**EXERCISE**: Reproduce the entire article about Google hiding search listings over the word "did" without changing anything.

**PAGE EXTRACT**:
━━━━━━━━━━━━━━━━━━━━

A copyright watchdog service recently convinced Google to hide Search listings for websites containing the word “did,” as in the simple past tense of the word “do,” by claiming they infringed upon the copyrights of their client: the successful reality TV show “Dance India Dance.”
That’s right, a shady company working on behalf of a major TV show tried to claim that the word “did” was protected by copyright.
What the hell!!??????????????????????
Google has stopped listing arguably my most successful post because it apparently infringes on a reality show called "Dance India Dance"?!
Has anyone dealt with this before? pic.twitter.com/3WFogL4WRP
— TwoBitHistory (@TwoBitHistory) February 12, 2020
The gist of Target’s issue is that they wrote a popular blog post titled “What did Ava Lovelace’s Program Actually Do?” that was taken down by Google after copyright watchdog service RightsHero issued a DMCA takedown request claiming Target’s work infringed on Dance India Dance’s copyright for the abbreviation DID.

━━━━━━━━━━━━━━━━━━━━

Dataset records
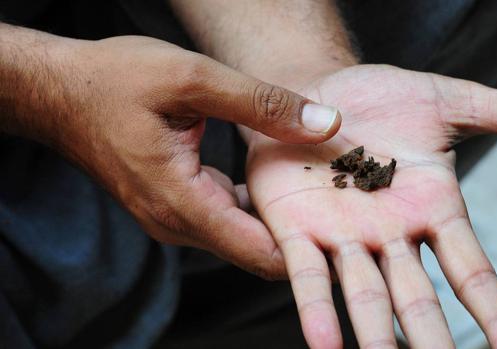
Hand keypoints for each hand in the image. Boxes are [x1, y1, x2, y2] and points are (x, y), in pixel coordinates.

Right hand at [4, 32, 342, 277]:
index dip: (309, 250)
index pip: (261, 254)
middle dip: (303, 236)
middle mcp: (177, 223)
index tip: (349, 232)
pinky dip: (254, 206)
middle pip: (257, 252)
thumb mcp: (193, 79)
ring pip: (243, 237)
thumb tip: (325, 122)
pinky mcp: (174, 205)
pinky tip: (277, 179)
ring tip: (320, 191)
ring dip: (281, 220)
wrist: (60, 92)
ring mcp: (174, 218)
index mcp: (182, 201)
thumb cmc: (115, 80)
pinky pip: (225, 218)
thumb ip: (262, 104)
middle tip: (346, 205)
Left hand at [245, 65, 496, 347]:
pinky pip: (309, 275)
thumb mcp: (452, 101)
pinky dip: (317, 311)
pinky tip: (325, 346)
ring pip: (366, 298)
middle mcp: (392, 235)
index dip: (494, 311)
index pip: (471, 271)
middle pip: (418, 299)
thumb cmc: (385, 100)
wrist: (319, 90)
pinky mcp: (298, 228)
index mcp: (433, 209)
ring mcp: (344, 236)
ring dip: (377, 339)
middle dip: (434, 341)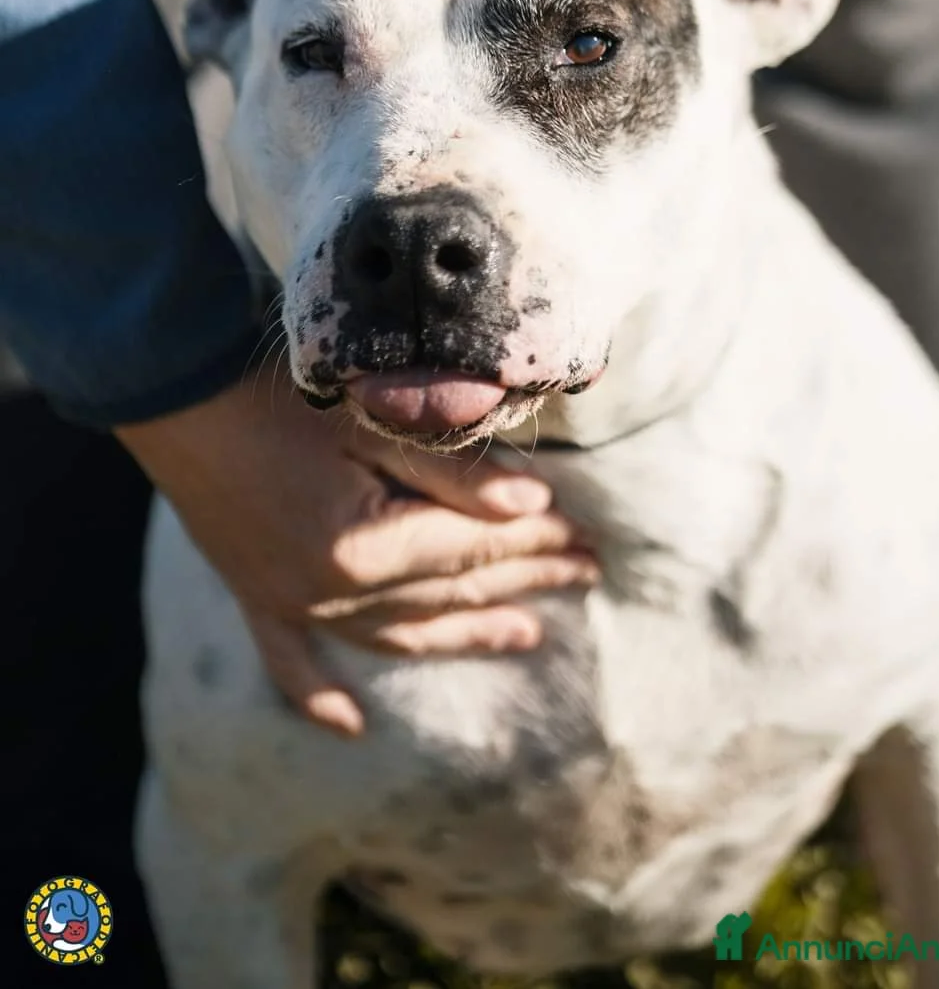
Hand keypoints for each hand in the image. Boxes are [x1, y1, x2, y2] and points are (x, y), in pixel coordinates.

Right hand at [117, 373, 596, 736]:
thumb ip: (452, 470)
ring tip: (527, 634)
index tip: (587, 534)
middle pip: (448, 591)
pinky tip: (350, 726)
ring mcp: (289, 604)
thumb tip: (533, 503)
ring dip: (464, 633)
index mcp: (364, 548)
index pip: (474, 546)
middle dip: (523, 579)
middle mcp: (330, 595)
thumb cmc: (276, 393)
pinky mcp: (256, 597)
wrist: (172, 391)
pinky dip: (320, 693)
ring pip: (397, 634)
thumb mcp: (372, 420)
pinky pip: (293, 663)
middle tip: (585, 573)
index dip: (536, 539)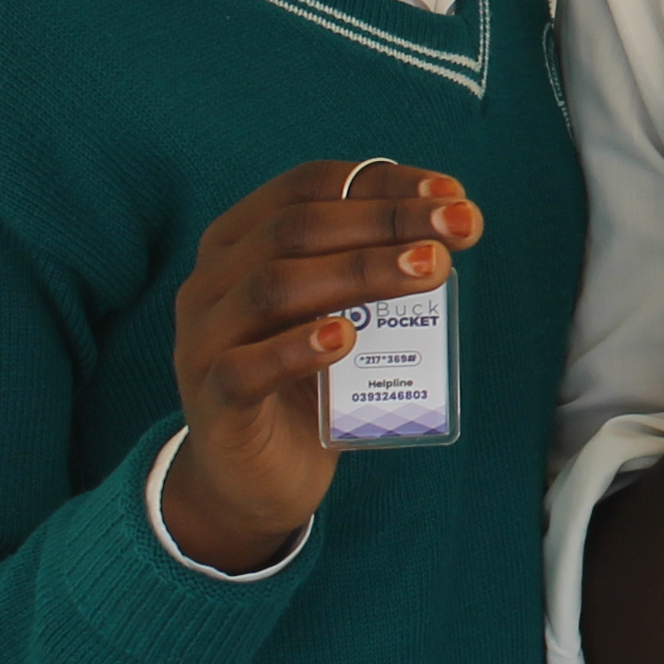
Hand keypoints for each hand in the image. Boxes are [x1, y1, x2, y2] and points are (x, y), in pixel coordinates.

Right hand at [167, 159, 481, 572]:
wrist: (253, 480)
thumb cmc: (305, 381)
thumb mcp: (335, 312)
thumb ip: (371, 271)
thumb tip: (451, 226)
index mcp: (237, 242)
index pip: (306, 188)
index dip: (380, 183)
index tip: (452, 193)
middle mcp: (211, 281)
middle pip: (295, 229)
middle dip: (387, 221)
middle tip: (461, 228)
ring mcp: (202, 341)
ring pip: (274, 287)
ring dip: (359, 271)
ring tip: (430, 268)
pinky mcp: (213, 405)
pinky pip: (246, 370)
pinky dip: (296, 349)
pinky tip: (345, 338)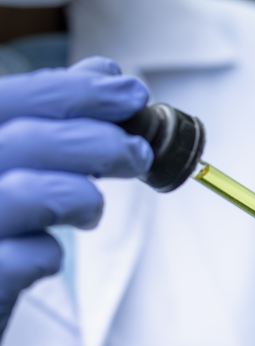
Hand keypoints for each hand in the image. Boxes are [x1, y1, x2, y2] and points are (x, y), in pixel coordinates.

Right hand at [0, 56, 152, 338]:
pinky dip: (47, 254)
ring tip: (92, 208)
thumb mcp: (10, 161)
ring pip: (28, 193)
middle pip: (24, 140)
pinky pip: (21, 259)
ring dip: (81, 195)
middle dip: (98, 142)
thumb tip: (101, 74)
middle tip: (138, 154)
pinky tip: (49, 254)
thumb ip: (46, 120)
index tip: (129, 93)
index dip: (75, 91)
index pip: (9, 98)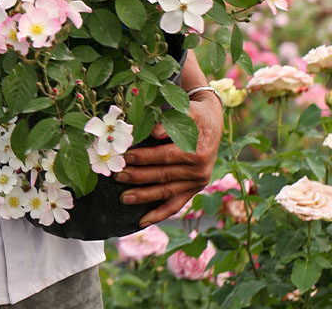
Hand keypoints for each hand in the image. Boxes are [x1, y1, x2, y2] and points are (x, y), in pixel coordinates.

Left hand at [115, 93, 223, 225]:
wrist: (213, 124)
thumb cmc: (195, 115)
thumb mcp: (188, 111)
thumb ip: (171, 123)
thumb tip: (154, 133)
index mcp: (198, 152)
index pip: (165, 157)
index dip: (144, 158)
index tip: (125, 157)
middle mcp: (199, 171)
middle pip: (164, 176)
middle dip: (139, 177)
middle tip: (118, 176)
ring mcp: (197, 183)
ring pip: (167, 192)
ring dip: (145, 196)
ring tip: (124, 198)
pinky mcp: (194, 189)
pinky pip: (176, 204)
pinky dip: (160, 213)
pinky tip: (143, 220)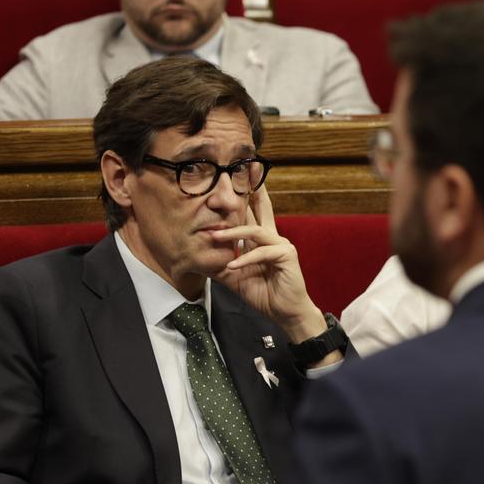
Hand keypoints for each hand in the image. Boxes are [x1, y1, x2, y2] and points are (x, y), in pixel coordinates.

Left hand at [208, 185, 328, 341]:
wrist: (285, 312)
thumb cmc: (263, 293)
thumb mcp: (235, 277)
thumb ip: (220, 264)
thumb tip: (197, 258)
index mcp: (261, 239)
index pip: (251, 213)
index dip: (243, 196)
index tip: (232, 179)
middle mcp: (272, 236)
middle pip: (261, 208)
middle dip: (251, 189)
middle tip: (238, 172)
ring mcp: (281, 244)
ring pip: (255, 231)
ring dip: (233, 233)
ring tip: (214, 237)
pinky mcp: (286, 255)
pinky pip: (262, 253)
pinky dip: (245, 259)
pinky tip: (232, 266)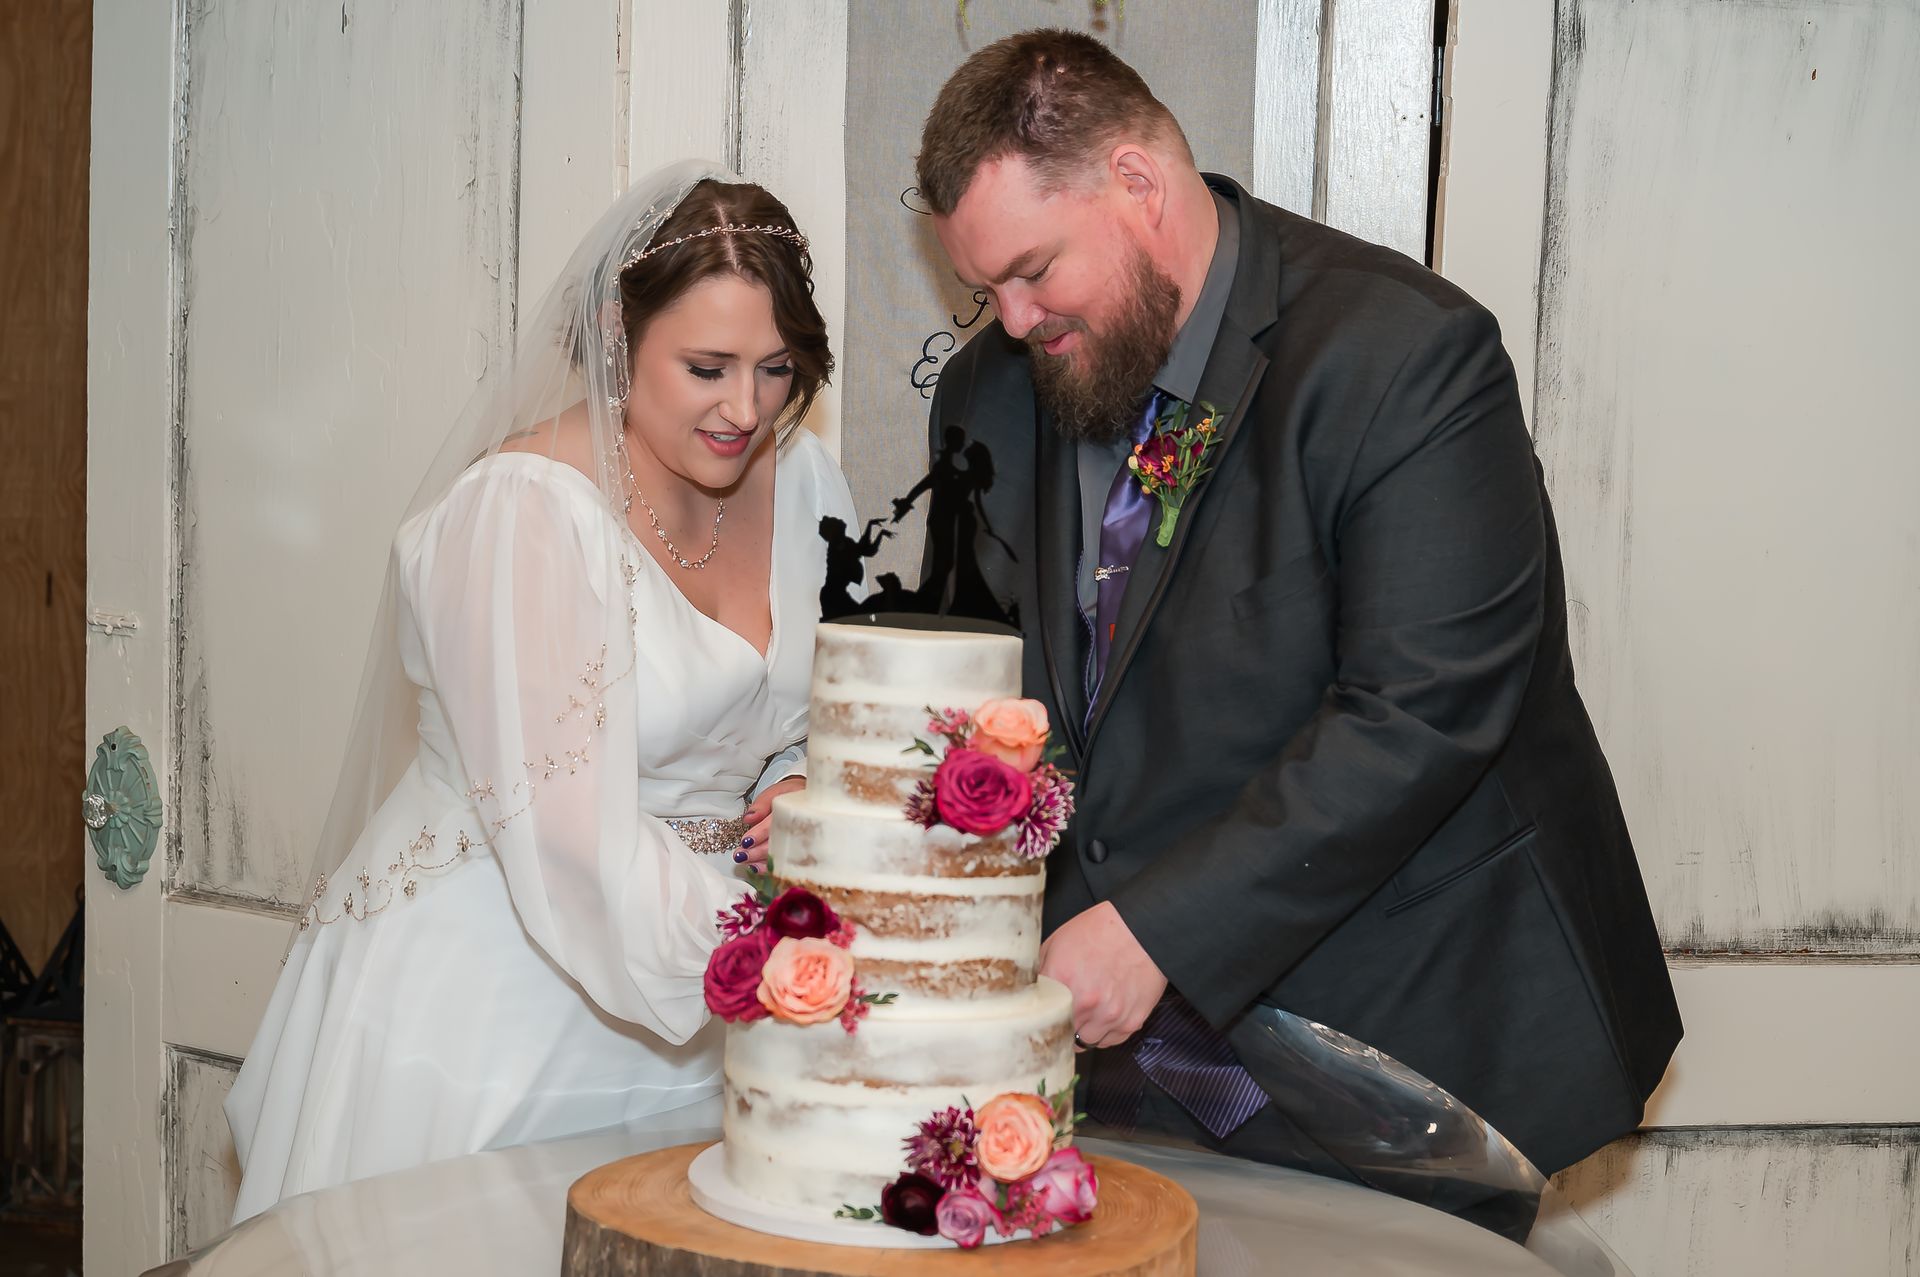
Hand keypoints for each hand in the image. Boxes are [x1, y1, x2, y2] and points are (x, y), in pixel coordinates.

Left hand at [738, 777, 804, 870]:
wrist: (807, 800)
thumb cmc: (789, 796)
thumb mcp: (774, 793)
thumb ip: (761, 805)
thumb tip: (749, 818)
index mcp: (795, 808)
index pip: (777, 824)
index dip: (760, 834)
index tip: (745, 842)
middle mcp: (802, 826)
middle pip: (780, 843)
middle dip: (758, 852)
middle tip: (741, 855)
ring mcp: (804, 840)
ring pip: (784, 856)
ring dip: (763, 862)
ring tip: (747, 863)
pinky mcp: (801, 851)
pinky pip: (787, 863)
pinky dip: (771, 867)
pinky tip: (759, 869)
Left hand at [1036, 901, 1166, 1050]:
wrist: (1143, 928)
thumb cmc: (1101, 930)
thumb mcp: (1058, 941)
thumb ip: (1041, 970)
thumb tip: (1031, 990)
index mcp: (1061, 980)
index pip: (1037, 1017)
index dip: (1039, 1018)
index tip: (1041, 1017)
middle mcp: (1084, 1002)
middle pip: (1061, 1034)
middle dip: (1060, 1025)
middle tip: (1064, 1014)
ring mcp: (1109, 1015)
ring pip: (1085, 1042)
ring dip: (1082, 1031)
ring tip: (1087, 1012)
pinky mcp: (1130, 1022)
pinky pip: (1110, 1041)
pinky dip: (1105, 1032)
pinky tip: (1104, 1014)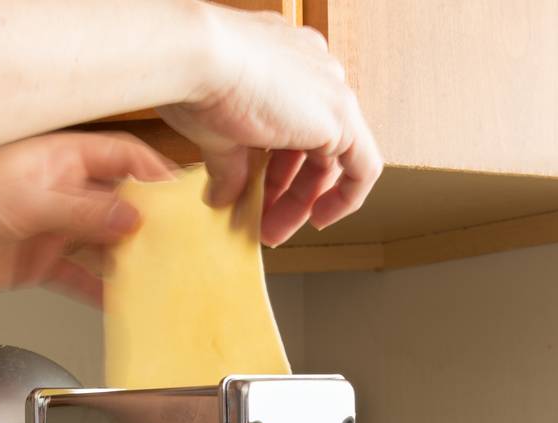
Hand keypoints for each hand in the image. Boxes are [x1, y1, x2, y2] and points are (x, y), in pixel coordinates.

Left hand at [0, 133, 173, 303]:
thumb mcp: (30, 200)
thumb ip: (84, 212)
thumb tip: (135, 219)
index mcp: (63, 158)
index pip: (125, 159)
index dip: (157, 176)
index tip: (185, 202)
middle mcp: (62, 191)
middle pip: (121, 204)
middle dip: (151, 224)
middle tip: (184, 248)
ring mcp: (51, 228)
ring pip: (104, 244)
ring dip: (130, 262)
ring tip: (160, 280)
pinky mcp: (36, 263)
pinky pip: (79, 278)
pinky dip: (100, 292)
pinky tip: (122, 304)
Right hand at [157, 5, 382, 246]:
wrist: (197, 57)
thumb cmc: (194, 76)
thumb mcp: (214, 131)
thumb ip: (229, 166)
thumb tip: (222, 195)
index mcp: (285, 61)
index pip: (293, 125)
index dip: (277, 169)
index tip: (260, 194)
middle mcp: (313, 70)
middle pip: (312, 146)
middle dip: (285, 193)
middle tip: (262, 223)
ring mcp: (330, 90)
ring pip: (331, 159)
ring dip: (301, 201)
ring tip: (271, 230)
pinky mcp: (340, 116)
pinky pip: (362, 167)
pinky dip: (344, 198)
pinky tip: (319, 219)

━━━━━━━━━━━━━━━━━━━━

**ANSWER BELOW**:
A copyright watchdog service recently convinced Google to hide Search listings for websites containing the word “did,” as in the simple past tense of the word “do,” by claiming they infringed upon the copyrights of their client: the successful reality TV show “Dance India Dance.”
That’s right, a shady company working on behalf of a major TV show tried to claim that the word “did” was protected by copyright.
What the hell!!??????????????????????
Google has stopped listing arguably my most successful post because it apparently infringes on a reality show called "Dance India Dance"?!
Has anyone dealt with this before? pic.twitter.com/3WFogL4WRP
— TwoBitHistory (@TwoBitHistory) February 12, 2020
The gist of Target’s issue is that they wrote a popular blog post titled “What did Ava Lovelace’s Program Actually Do?” that was taken down by Google after copyright watchdog service RightsHero issued a DMCA takedown request claiming Target’s work infringed on Dance India Dance’s copyright for the abbreviation DID.